As a tarball is not available, I checked out the development tree:

$ svn checkout http://ocropus.googlecode.com/svn/trunk/ ocropus

In addition to tesseract, a few development libraries had to be installed, but this is a breeze with urpmi:

# urpmi jam aspell-devel libtiff-devel libpng-devel libjpeg-devel

Compiling was easy:

$ ./configure; jam

There is very little documentation bundled with the project. The only test I performed was a direct OCR of my 400 DPI greyscale standard. The default output of ocropus is HTML, with some embedded OCR-specific tags. As expected, the results were the same quality as Tesseract, with the é being the only incorrectly interpreted character. I've posted the resulting HTML file in case you're interested.
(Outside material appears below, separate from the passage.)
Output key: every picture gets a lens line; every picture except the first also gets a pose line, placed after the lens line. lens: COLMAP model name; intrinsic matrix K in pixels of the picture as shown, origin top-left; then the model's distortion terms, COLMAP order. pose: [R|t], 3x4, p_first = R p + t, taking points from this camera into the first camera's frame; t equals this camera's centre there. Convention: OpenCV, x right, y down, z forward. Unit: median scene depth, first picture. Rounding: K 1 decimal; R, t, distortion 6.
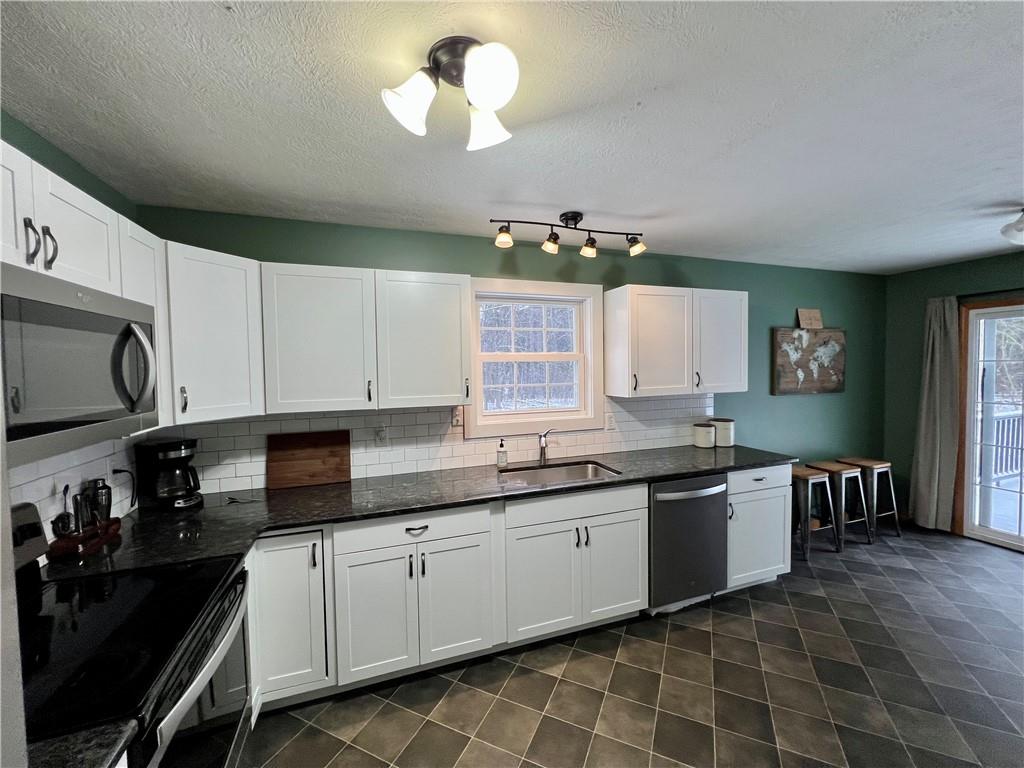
lens RADIAL K [[411.6, 0, 513.5], [0, 411.6, 382.5], [0, 0, 1]] dist [0.001354, 0.000019]
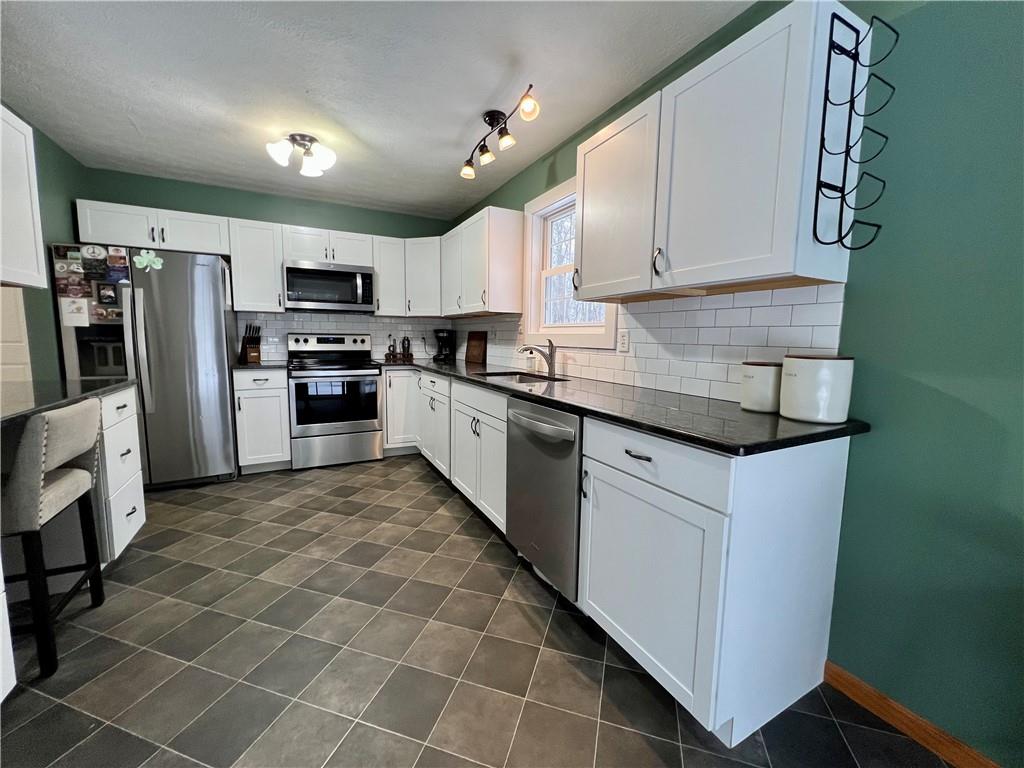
lens RADIAL K [[411.6, 0, 513.5], [0, 411.6, 382.5], [0, 0, 1]] dist [0.001354, 0.000019]
pose [[0.140861, 0.127563, -0.981777, 1.306872], [-0.055294, 0.991130, 0.120845, 0.126826], [0.988484, 0.037264, 0.146665, 0.983742]]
Ocropus is entirely the most interesting and promising project here, and with Google's interest in OCR, their sponsorship may be very helpful.

Name:	Ocropus
Location:	http://code.google.com/p/ocropus/
Version:	svn (20070523)
Input Format:	many
Accuracy:	99 %
Easy of Use:	1/5

…

IN CLOSING

The good news is that there are solutions available on Linux right now which interpret documents at up to 99% accuracy. The bad news is that 99% is not 100%, and that anything other than a high quality 400-600 DPI scan of 12-14 point font drops off very quickly in accuracy. The combination of Tesseract and Ocropus is clearly the project we can most rely on to provide the missing elements of a full-featured Free OCR suite.

I learned a lot about OCR in writing this. I realize it's not a perfectly scientific review, but I hope it can be useful to other Linux OCR newbies as well as reminding people that Free software alternatives are available and need your help.